Initial plans for expansion were first discussed in 2015. Highlands Mayor Pat Taylor had a vision to bring all the performing arts groups under one roof. The facility will be home to the Highlands Cashiers Players, Highlands-Cashiers Chamber Music Festival, Bel Canto, the Highlands Playhouse, youth theaters and live streaming of the New York Metropolitan Opera and the National Theatre of London.
Trumbly expressed that all of those involved are excited with what the architect is proposing for the expansion. “Our new building is a total collaboration between the project manager, architect, our theatrical people and board members. This is very rare. Everyone hears everyone else’s concerns and needs. It’s been fascinating and very educational.”
Leading the Way
Trumbly’s love for and interest in the arts began with ballet lessons she took as a little girl growing up in Oklahoma. She continued to excel at ballet and attended the University of Oklahoma to study theater and ballet. At the time, U of O was one of only two colleges in the nation to offer ballet as a major. She was thrilled to study with the famous husband and wife ballet dancers and instructors, Miguel Terekhov and Yvonne Chouteau. She danced professionally for about a year before marrying and settling down to raise a family.
She moved to Highlands over 20 years ago and quickly immersed herself in volunteering and getting to know her new community. “My philosophy has always been - your community is only as good as you make it, not as good as your neighbor makes it, but as good as you make it,” said Trumbly. “I believe volunteerism should be a priority for everyone. Plus, it’s a great way to get to know a community and other people.”
Before being tapped to head the PAC, Trumbly operated a successful art gallery in Highlands, Summit One Gallery. The recession of 2008 caused her to close her doors, but by then, she had made a name for herself in the community and was recognized for her marketing skills and her tremendous energy.
Those traits have served her well as executive director for the PAC, where her responsibilities include fundraising, community relations, management and operations, budgeting, managing staff, administering corporate and individual donor programs, scheduling and operation of events and designing promotional materials.
A History of Enrichment
In 1999, the Highlands-Cashiers Chamber Music Festival partnered with the Highlands Community Players to purchase the Community Bible Church for sale on Chestnut Street. Several prominent local citizens donated generous financial gifts and thus began the Martin Lipscomb Performing Arts Center. The PAC’s goal was to provide Highlands with a first-class, low-cost, state-of-the-art facility for nonprofit organizations within the community to use as a venue for performing arts. The building was opened to the community on June 16, 2001.

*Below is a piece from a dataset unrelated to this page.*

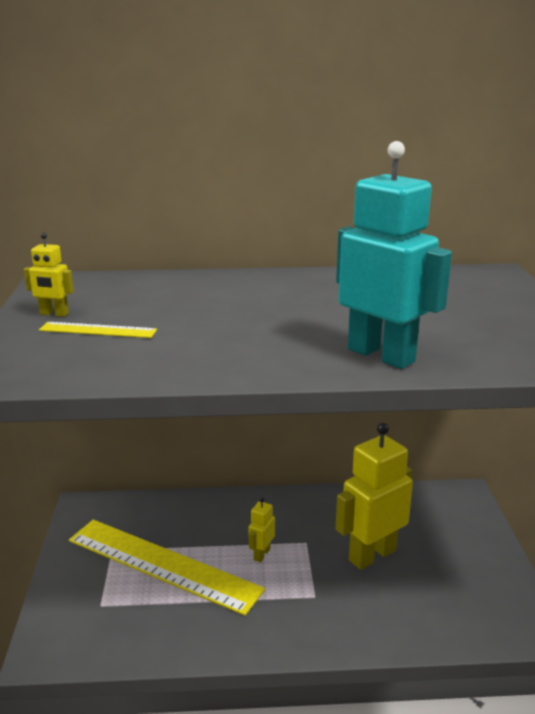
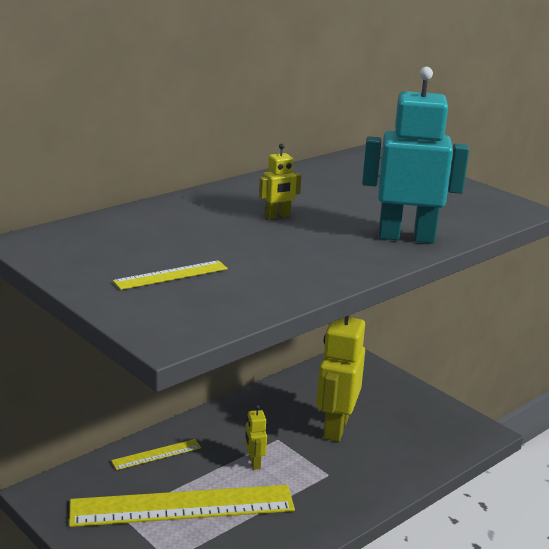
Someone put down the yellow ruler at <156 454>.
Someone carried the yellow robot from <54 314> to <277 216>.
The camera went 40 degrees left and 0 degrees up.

The PAC continues to broaden its audience demographics to include all age groups and socioeconomic ranges. Its mission is to keep admission and ticket costs to an affordable level, allowing the entire community to enjoy its programs and events. Targeted populations include children and youth, local year-round residents and second homeowners.

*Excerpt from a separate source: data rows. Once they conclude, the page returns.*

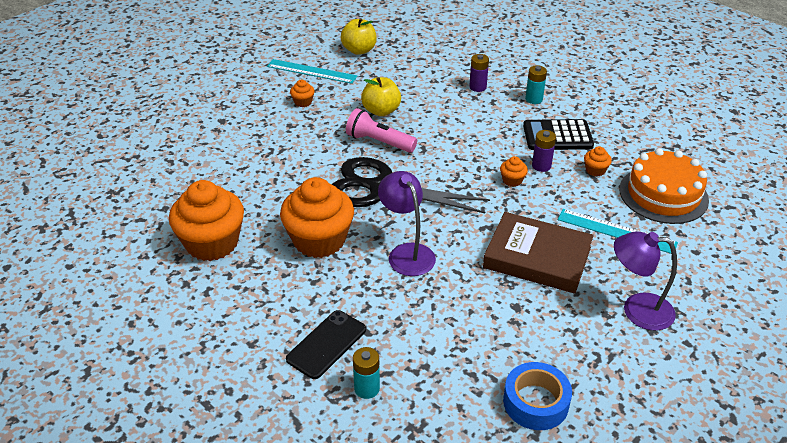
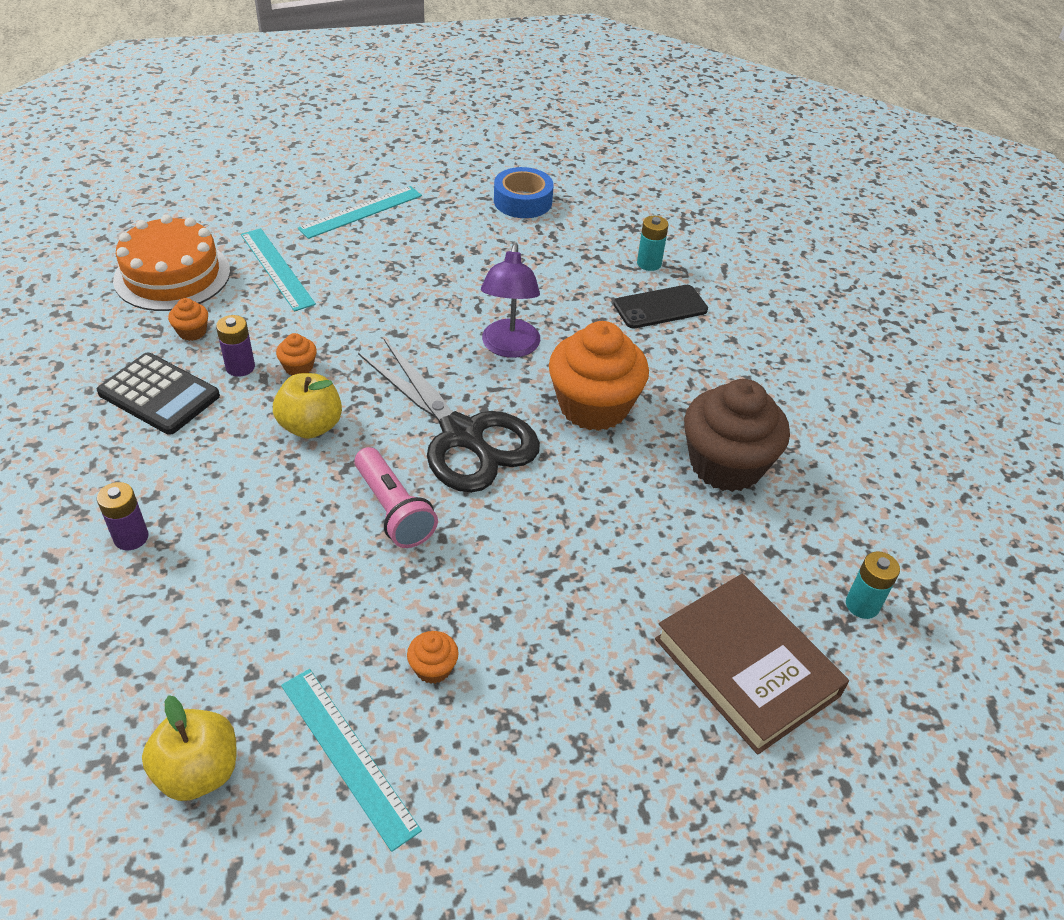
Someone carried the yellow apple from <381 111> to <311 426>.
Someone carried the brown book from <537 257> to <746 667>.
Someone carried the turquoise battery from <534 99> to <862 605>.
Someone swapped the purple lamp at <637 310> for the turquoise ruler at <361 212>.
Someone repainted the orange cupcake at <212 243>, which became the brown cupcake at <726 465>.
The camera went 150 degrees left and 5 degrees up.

Patrons can now do one-stop shopping for memberships, tickets and discounts for events at both the PAC, the Highlands Playhouse and the Highlands Cashiers Players on one website. Go to the PatronPortal and log into the ticketing site at www.highlandsperformingarts.com to view the upcoming season’s events.
Mary Adair Trumbly
Executive Director, Martin Lipscomb Performing Arts Center
Birthplace: Big Spring, TX, but moved to Oklahoma City at age 3
Family: Three children, eight grandchildren
Education: Attended the University of Oklahoma and studied theater and ballet
Hobbies: Volunteering. She currently serves on the board of directors for the Highlands-Cashiers Hospital, the Highlands Chamber of Commerce (HCoC), Highlands Festivals Inc. as well as The Rotary Club of Highlands. She also enjoys reading and spending time with her family.